Che cosa vuol dire veramente la parola “consapevolezza”?

Può una persona assumere “consapevolezza” di una qualsiasi cosa solo mediante la data di un evento posto in calendario?

Quando mi ha contatto Ruggiero Dimonte per chiedermi un mio personale Pensiero sulla “GIORNATA DELLA CONSAPEVOLEZZA DELL’AUTISMO” ho avuto come un blocco emotivo. Mi sono fatto una risata amara, non perché mi avesse chiesto un parere o pensiero, ma perché questo è un argomento che va ben oltre il termine medico “AUTISMO”, perché credo che dare una data simbolica ad una “disabilità” per Noi genitori che viviamo questa realtà, per i fratelli e le sorelle che hanno in famiglia una Persona con una qualsiasi disabilità, diventa davvero molto riduttivo e per certi aspetti anche un po’ ridicolo. Si ha consapevolezza di una qualsiasi cosa solamente quando la si vive in prima persona. Per quanto tu possa spiegare e descrivere a parole ad un abitante del Polo Nord quanto sia bello fare il bagno al mare in estate lui non potrà mai avere realmente consapevolezza di cosa si prova.

Queste giornate dedicate, queste manifestazioni fatte di palloncini che volano, belle parole lette ai microfoni, propositi di integrazione sociale, promesse sventolate come bandiere, ad un certo punto servono a ben poca cosa.

Non si può avere consapevolezza di una disabilità a giorni stabiliti, tutto oggi è circoscritto ad una data, si è più buoni e generosi a Natale, ci si innamora a San Valentino, si va in vacanza a Ferragosto, si vanno a trovare i defunti a Novembre, oggi tutto è calendarizzato, mentre la realtà è davvero altra. Ogni giorno ci si alza per lavorare, per far colazione, pranzare, lavarsi, ogni giorno si fanno cose per se stessi e per gli altri. Ogni giorno si sistema il letto dove si è dormito, ogni giorno facciamo le stesse cose perché è un giorno Nuovo che va vissuto. Non vuol dire che è una routine, perché anche il ciclo solare a questo punto è una routine, ma ogni giorno abbiamo consapevolezza di fare tutto per bene e per noi stessi e per chi ci circonda.

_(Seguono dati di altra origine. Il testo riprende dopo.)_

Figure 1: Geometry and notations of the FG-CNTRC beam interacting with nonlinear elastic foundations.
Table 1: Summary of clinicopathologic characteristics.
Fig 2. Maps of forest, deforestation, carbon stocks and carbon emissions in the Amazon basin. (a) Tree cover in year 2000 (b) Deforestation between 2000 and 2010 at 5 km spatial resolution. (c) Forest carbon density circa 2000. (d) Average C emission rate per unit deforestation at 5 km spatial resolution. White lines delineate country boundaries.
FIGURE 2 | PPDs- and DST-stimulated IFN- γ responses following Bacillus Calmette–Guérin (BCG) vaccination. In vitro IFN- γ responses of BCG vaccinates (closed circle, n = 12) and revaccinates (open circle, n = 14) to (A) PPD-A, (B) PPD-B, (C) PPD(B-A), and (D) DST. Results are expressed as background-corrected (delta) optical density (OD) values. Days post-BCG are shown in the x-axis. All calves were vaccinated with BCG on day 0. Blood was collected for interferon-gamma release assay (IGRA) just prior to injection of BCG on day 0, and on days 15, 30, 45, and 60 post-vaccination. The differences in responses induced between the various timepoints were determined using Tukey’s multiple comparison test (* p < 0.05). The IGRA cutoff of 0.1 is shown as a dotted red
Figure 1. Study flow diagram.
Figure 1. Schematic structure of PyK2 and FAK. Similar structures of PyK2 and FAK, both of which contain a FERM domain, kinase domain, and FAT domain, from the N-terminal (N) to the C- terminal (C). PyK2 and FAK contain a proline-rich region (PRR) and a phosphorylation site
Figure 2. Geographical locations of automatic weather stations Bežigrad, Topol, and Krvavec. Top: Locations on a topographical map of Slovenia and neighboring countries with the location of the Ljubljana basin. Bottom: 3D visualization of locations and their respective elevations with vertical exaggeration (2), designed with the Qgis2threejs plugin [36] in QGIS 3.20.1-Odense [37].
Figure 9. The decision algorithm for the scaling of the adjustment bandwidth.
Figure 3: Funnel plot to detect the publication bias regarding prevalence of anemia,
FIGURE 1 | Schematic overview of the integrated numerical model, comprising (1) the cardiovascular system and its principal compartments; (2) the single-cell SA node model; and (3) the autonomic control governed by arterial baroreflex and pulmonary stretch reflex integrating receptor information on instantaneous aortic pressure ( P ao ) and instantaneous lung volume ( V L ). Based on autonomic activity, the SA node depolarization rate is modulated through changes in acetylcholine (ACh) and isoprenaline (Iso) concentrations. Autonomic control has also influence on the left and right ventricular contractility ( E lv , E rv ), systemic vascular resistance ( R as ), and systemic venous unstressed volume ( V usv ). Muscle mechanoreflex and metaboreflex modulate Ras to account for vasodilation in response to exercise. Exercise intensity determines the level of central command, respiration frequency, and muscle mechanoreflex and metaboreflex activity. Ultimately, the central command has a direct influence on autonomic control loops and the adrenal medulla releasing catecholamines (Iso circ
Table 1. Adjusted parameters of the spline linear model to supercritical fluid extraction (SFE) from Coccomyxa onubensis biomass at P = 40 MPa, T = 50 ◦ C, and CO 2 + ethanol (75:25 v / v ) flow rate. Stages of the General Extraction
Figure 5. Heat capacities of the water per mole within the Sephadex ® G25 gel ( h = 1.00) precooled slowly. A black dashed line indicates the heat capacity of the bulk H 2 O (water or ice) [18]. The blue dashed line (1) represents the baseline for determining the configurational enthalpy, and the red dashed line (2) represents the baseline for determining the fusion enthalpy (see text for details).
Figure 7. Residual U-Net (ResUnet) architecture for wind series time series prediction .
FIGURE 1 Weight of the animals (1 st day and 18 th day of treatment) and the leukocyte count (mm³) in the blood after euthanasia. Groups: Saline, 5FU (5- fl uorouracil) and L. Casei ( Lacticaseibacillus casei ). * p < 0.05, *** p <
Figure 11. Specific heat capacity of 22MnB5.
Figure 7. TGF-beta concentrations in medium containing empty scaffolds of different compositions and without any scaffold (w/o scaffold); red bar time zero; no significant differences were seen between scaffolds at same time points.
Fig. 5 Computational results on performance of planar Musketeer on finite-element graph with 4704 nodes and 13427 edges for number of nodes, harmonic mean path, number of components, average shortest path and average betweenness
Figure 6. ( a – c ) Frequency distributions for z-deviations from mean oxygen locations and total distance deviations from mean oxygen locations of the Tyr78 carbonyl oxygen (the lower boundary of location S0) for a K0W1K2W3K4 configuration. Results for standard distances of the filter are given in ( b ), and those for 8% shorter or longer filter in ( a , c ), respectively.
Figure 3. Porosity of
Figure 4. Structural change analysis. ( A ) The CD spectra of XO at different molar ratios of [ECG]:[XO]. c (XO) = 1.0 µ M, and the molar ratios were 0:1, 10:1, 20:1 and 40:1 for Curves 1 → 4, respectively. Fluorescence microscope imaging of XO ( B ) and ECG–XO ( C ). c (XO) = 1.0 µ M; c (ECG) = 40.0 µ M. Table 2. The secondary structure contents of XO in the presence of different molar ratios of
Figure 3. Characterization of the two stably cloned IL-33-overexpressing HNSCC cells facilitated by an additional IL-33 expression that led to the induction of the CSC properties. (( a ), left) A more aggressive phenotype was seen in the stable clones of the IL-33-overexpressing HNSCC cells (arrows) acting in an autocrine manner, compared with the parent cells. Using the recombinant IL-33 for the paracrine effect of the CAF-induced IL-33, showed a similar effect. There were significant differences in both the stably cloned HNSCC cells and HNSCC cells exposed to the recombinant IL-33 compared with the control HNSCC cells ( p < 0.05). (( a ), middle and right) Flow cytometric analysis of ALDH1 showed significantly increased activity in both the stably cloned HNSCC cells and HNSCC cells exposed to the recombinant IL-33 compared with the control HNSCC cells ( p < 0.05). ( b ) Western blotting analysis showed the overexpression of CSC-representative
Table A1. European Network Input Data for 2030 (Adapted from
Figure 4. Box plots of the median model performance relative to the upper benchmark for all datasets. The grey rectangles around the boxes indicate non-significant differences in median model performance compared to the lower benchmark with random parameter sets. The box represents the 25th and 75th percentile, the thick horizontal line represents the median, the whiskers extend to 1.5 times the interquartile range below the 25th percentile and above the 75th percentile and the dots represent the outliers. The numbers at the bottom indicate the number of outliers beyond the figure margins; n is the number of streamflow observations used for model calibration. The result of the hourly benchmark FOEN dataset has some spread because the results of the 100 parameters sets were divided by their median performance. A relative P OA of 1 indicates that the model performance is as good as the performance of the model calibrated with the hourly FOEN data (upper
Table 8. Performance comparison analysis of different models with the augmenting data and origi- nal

Ecco, quello che voglio dire è che ogni giorno Noi che viviamo una realtà fatta di terapie, incontri, preoccupazioni, denaro, fallimenti, successi, incomprensioni, litigi, silenzi, pianti, dubbi, certezze, ogni giorno viviamo come se fossimo a bordo di una interminabile Montagna Russa, siamo consapevoli che non ci possiamo fermare mai, non possiamo mai abbassare la guardia e soprattutto non possiamo pretendere che altri facciano il nostro “lavoro”, non possiamo pretendere che la Scuola, la Società, la Comunità, ci comprendano e ci aiutino davvero fino in fondo, a NOI servirebbe invece sapere che questi Nostri figli possano essere compresi, aiutati e soprattutto “accettati e accolti”.

La vera consapevolezza è che esistono tante disabilità che molto spesso non vengono riconosciute, famiglie che non hanno alcun tipo di supporto e sostegno solo perché la loro diagnosi non è elencata in un database di patologie. Disabilità sconosciute e rare che non verranno mai celebrate in una data di calendario, Laureati che pensano di utilizzare l’escamotage del “Sostegno” solo per entrare a lavorare in una scuola.

Concludo dicendo che la consapevolezza non si può inculcare: non è un dato o una nozione che può essere assimilata a livello cognitivo. Questa parola denota un fenomeno estremamente intimo, e di importanza cardinale. Non è un superficiale essere informati, né un semplice sapere, ma è un qualcosa che solo toccandolo con mano ne percepisci la sua grandezza. La vera consapevolezza sta solo nell’indossare le scarpe e i panni degli altri.